Alpine clematis (Clematis alpina), its close relative large-flowered (Clematis macropetala) and mountain clematis (Clematis montana) are the first to bloom in spring.

If you choose them, you will not be disappointed. While large-flowered hybrids can fall victim to the dreaded wilt disease, wild species are resistant and their cultivated forms are spared from the disease.

They are also less demanding. Any bright place is suitable for them.

Where to plant them?

Clematis are climbing woodland plants that prefer to have their head in the sun and their feet in the shade.

In newly landscaped gardens, shade the area around the plant with well-rotted compost or bark mulch.

Varieties of blue alpine clematis, such as the fragrant ‘Blue Princess’ or ‘Frances Rivis’, also bloom in shadier situations.

As long as we don’t pour soil with stagnant moisture on them, they feel good in any garden soil. However, they are demanding on water.

What kind of support should you offer clematis?

Clematis can display their acrobatic abilities only if they are installed on suitable supports. In nature, it clings to thin branches with the help of petioles.

In the garden, tightly tensioned wires provide good support. If you decide on grids and stakes in the shape of a net, the mesh size must be less than ten centimeters, the wooden blocks must be made of thin sticks.

The support must be strong enough to support the weight of the plant loaded with rain. Long clouds of flowers also appear on walls, railings or fences.

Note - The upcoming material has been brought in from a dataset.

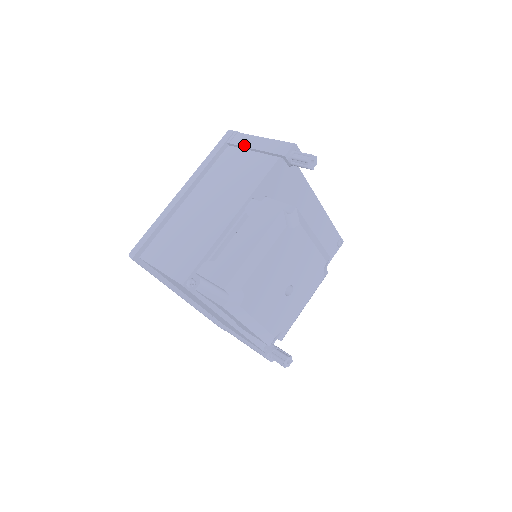
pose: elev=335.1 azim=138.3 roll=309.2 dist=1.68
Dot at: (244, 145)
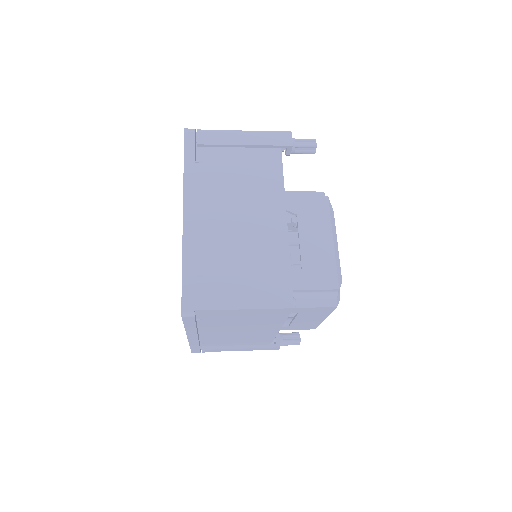
Dot at: (227, 143)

How to properly maintain them?

Spring blooming clematis do not need a cut. After flowering, plants that are too large or too old are simply cut back to the required dimensions.

Alpine and mountain clematis bloom on last year’s wood. A cut would deprive you of flowering the following year.

Plants look best when you let them grow as they please, even if they exceed the height of the trellis.